I have always trained my puppy not to stay near roads and, for the most part, he’s listened. Whenever we cross the street, I order him to wait until the moment I yell ‘let’s go!’ at which point he is free to run to the other side. This is meant to avoid him ever going onto the road without my permission and to get him off the road as fast as possible, and while he still needs practice, that evening he was being shockingly good. Each street corner we passed he improved, waiting patiently for my command that it was safe for him to cross and dashing speedily to the other side with me being tugged behind on his leash.
We made it to the last road before our house, and my puppy looked up at me patiently and expectantly. And I told him to go.
The beige SUV turned into our lane from the left in what must have been less than two seconds. I remember stepping back in horror, and watching the front tire just miss my puppy as he jumped back, and then watching the back tire go over his abdomen with a sickening crunch. The SUV paused before speeding away and my puppy screamed. I tried to pick him up and he screamed more as I cuddled him in my arms, and a passing motorist opened her door and told us to get in – she was driving us to the vet. I don’t remember much of the ride, except that my puppy grew quiet as I whispered to him that he was brave and strong and good, and that when we arrived I had been crying and my coat was covered in blood and fecal matter.
Twenty-four hours later, my puppy was able to come home. There are so many things to be grateful for: the girl who drove us, calling her mom for directions, without a second of thought; the vet’s that was there, waiting and open, less than ten minutes from home on a Sunday night; the veterinarians who cared for him as I tearfully filled out his paper work; the friends who sat with me and sent my puppy their love as he made it through that first important night; and of course my puppy who, despite his fear of shiny objects, proved himself to be amazingly strong and brave. He’s home now, and still broken, his medication making him sleepy but in less pain. His prognosis is good, with no fractures or ruptures, but he can’t run for two weeks, or play, and it hurts him to wag his tail. He licks where a bandage covers his IV wound, and then looks up at me sadly and without understanding. Tire marks and bruising cover his tiny tummy.

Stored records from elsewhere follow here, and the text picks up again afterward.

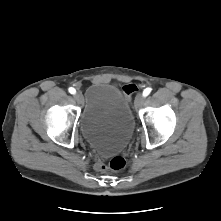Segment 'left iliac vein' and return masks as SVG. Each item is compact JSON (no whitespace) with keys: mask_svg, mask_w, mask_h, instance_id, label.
Wrapping results in <instances>:
<instances>
[{"mask_svg":"<svg viewBox=\"0 0 221 221\" xmlns=\"http://www.w3.org/2000/svg\"><path fill=\"white\" fill-rule=\"evenodd\" d=\"M144 100H145L144 95L142 93H138L134 101L135 108L139 109L143 105Z\"/></svg>","mask_w":221,"mask_h":221,"instance_id":"1","label":"left iliac vein"}]
</instances>
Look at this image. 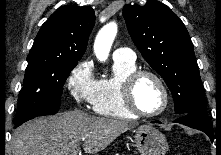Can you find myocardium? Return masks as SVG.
<instances>
[{"label": "myocardium", "mask_w": 221, "mask_h": 155, "mask_svg": "<svg viewBox=\"0 0 221 155\" xmlns=\"http://www.w3.org/2000/svg\"><path fill=\"white\" fill-rule=\"evenodd\" d=\"M146 76L153 78L158 83L164 96V103L162 107L156 112H144L139 108V106L136 103L135 89L137 83L141 78ZM121 93L125 107L132 114L140 117L152 118L160 116L167 110L170 103V94L166 83L157 73L150 70H135L134 72L129 74L122 83Z\"/></svg>", "instance_id": "myocardium-1"}]
</instances>
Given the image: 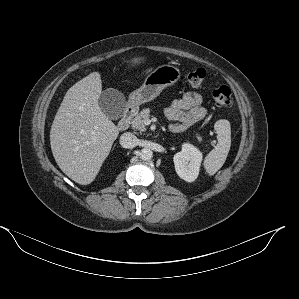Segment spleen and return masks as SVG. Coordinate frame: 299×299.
Returning a JSON list of instances; mask_svg holds the SVG:
<instances>
[{
    "label": "spleen",
    "instance_id": "spleen-1",
    "mask_svg": "<svg viewBox=\"0 0 299 299\" xmlns=\"http://www.w3.org/2000/svg\"><path fill=\"white\" fill-rule=\"evenodd\" d=\"M217 133V145L211 150L204 160L206 172L214 175L225 163L231 146V127L226 119L216 121L214 125Z\"/></svg>",
    "mask_w": 299,
    "mask_h": 299
}]
</instances>
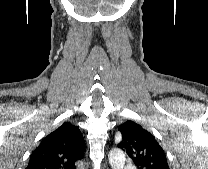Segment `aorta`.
<instances>
[{"mask_svg": "<svg viewBox=\"0 0 208 169\" xmlns=\"http://www.w3.org/2000/svg\"><path fill=\"white\" fill-rule=\"evenodd\" d=\"M109 161L113 169H123L125 154L121 150H112L109 153Z\"/></svg>", "mask_w": 208, "mask_h": 169, "instance_id": "762f6f07", "label": "aorta"}]
</instances>
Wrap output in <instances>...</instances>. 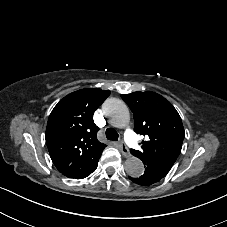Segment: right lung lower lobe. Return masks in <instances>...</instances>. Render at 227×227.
<instances>
[{"mask_svg":"<svg viewBox=\"0 0 227 227\" xmlns=\"http://www.w3.org/2000/svg\"><path fill=\"white\" fill-rule=\"evenodd\" d=\"M86 160L84 155H80L70 165L65 167L64 170L59 171L69 178H85L95 171L99 158L92 161L89 165L86 164Z\"/></svg>","mask_w":227,"mask_h":227,"instance_id":"98d812e1","label":"right lung lower lobe"}]
</instances>
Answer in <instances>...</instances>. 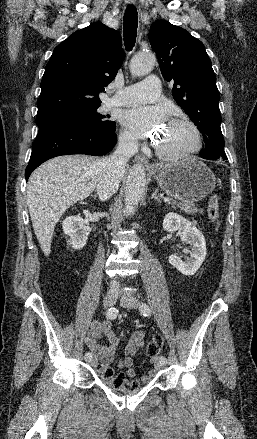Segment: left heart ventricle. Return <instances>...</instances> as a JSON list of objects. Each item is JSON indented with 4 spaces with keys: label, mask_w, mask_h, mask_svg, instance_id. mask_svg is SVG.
<instances>
[{
    "label": "left heart ventricle",
    "mask_w": 257,
    "mask_h": 439,
    "mask_svg": "<svg viewBox=\"0 0 257 439\" xmlns=\"http://www.w3.org/2000/svg\"><path fill=\"white\" fill-rule=\"evenodd\" d=\"M194 145L192 131L183 125L167 124L158 141V146L169 152H180Z\"/></svg>",
    "instance_id": "1"
}]
</instances>
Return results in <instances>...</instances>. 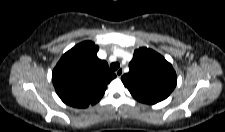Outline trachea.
Wrapping results in <instances>:
<instances>
[{
    "label": "trachea",
    "instance_id": "3493384b",
    "mask_svg": "<svg viewBox=\"0 0 225 132\" xmlns=\"http://www.w3.org/2000/svg\"><path fill=\"white\" fill-rule=\"evenodd\" d=\"M120 67L118 62L111 63L110 68L112 71H116Z\"/></svg>",
    "mask_w": 225,
    "mask_h": 132
}]
</instances>
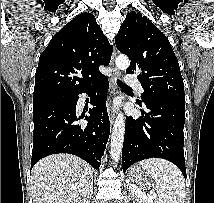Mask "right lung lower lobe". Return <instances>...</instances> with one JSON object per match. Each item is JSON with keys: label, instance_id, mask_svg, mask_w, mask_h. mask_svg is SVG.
Here are the masks:
<instances>
[{"label": "right lung lower lobe", "instance_id": "98d812e1", "mask_svg": "<svg viewBox=\"0 0 214 203\" xmlns=\"http://www.w3.org/2000/svg\"><path fill=\"white\" fill-rule=\"evenodd\" d=\"M109 83L102 75L91 84L62 93L33 106V150L31 168L41 158L69 153L87 161L98 169L110 133L105 98ZM91 94L90 116L76 115L79 94ZM88 110V109H87ZM87 120V124L78 121Z\"/></svg>", "mask_w": 214, "mask_h": 203}]
</instances>
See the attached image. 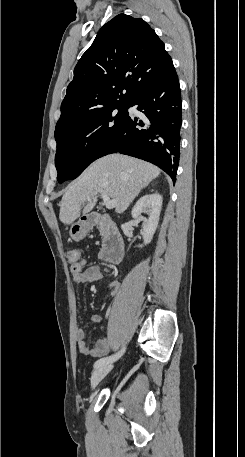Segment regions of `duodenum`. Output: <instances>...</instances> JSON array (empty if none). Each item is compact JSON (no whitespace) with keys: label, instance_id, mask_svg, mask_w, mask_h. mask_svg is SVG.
<instances>
[{"label":"duodenum","instance_id":"duodenum-1","mask_svg":"<svg viewBox=\"0 0 245 457\" xmlns=\"http://www.w3.org/2000/svg\"><path fill=\"white\" fill-rule=\"evenodd\" d=\"M87 226L99 225L104 232V244L100 253L102 260L117 264L124 257V241L116 223L107 214H90L84 218Z\"/></svg>","mask_w":245,"mask_h":457}]
</instances>
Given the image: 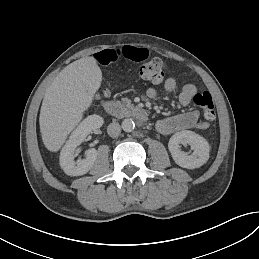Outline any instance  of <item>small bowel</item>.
<instances>
[{
  "mask_svg": "<svg viewBox=\"0 0 259 259\" xmlns=\"http://www.w3.org/2000/svg\"><path fill=\"white\" fill-rule=\"evenodd\" d=\"M149 55V51L145 47H137L133 45H125L120 48L105 49L94 54L95 60L101 65H109L121 58H125L131 61L145 60ZM179 85L176 79L168 78L163 85V93L167 96L173 94ZM197 93V88L193 84L184 85L179 93V102L182 106H189ZM147 95L150 98H154L157 95V91L154 88L147 90ZM209 127V121L201 120L198 110H188L184 113L177 114L161 118L156 123L157 130L163 135H171L176 132L187 129H207Z\"/></svg>",
  "mask_w": 259,
  "mask_h": 259,
  "instance_id": "obj_1",
  "label": "small bowel"
}]
</instances>
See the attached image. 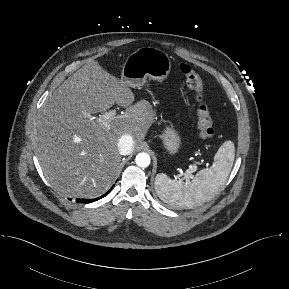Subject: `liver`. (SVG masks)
Listing matches in <instances>:
<instances>
[{
    "instance_id": "1",
    "label": "liver",
    "mask_w": 289,
    "mask_h": 289,
    "mask_svg": "<svg viewBox=\"0 0 289 289\" xmlns=\"http://www.w3.org/2000/svg\"><path fill=\"white\" fill-rule=\"evenodd\" d=\"M130 86L89 60L45 100L33 137L36 155L50 186L62 196L94 198L116 175L123 135L139 145L153 123L151 105L135 103ZM114 104L126 112L107 126L93 116Z\"/></svg>"
}]
</instances>
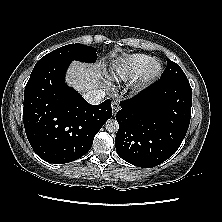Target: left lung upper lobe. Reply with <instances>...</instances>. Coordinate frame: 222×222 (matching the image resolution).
<instances>
[{"instance_id":"1","label":"left lung upper lobe","mask_w":222,"mask_h":222,"mask_svg":"<svg viewBox=\"0 0 222 222\" xmlns=\"http://www.w3.org/2000/svg\"><path fill=\"white\" fill-rule=\"evenodd\" d=\"M160 80L163 81H188L185 73L180 68L178 64L175 62L168 60L167 66L165 68V71L163 72L162 76L160 77Z\"/></svg>"}]
</instances>
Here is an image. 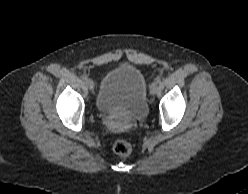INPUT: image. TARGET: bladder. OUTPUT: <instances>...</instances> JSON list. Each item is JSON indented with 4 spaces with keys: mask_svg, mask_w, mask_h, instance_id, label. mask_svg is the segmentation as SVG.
Segmentation results:
<instances>
[{
    "mask_svg": "<svg viewBox=\"0 0 248 194\" xmlns=\"http://www.w3.org/2000/svg\"><path fill=\"white\" fill-rule=\"evenodd\" d=\"M95 106L109 113L123 111L129 120H142L148 113L145 78L134 65H122L105 74L98 90Z\"/></svg>",
    "mask_w": 248,
    "mask_h": 194,
    "instance_id": "1",
    "label": "bladder"
}]
</instances>
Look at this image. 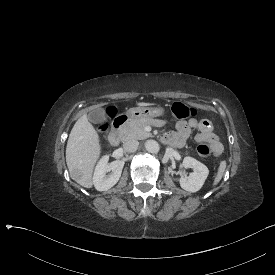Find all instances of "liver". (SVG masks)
<instances>
[{"mask_svg": "<svg viewBox=\"0 0 275 275\" xmlns=\"http://www.w3.org/2000/svg\"><path fill=\"white\" fill-rule=\"evenodd\" d=\"M139 106L153 105L138 103ZM100 155L99 136L88 121L87 115H82L74 124L66 147V163L70 174L77 169L82 177L77 182L86 188L92 187L93 168Z\"/></svg>", "mask_w": 275, "mask_h": 275, "instance_id": "6515ba94", "label": "liver"}]
</instances>
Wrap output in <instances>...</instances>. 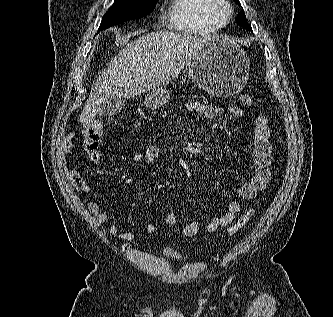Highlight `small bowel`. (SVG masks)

I had wandered my house, distraught, during the night he was in hospital, crying to a god that I didn’t believe in, ordering him to make my puppy okay – I needed him to be okay. And maybe, when the bruising and pain fade, he will be. He might not run the same, or trust me to keep him safe from cars on the road, and he might be a little less friendly to strangers. I hope no part of him understands what I’ve been reminded of, harshly – that good moods are just moods, and that happiness and whim are cruel precursors to a more triumphant fall. That training your dog to cross the road on command will just make your heart break all the more when you tell him to run, into a car making a careless right turn, before it speeds away while your crushed puppy screams.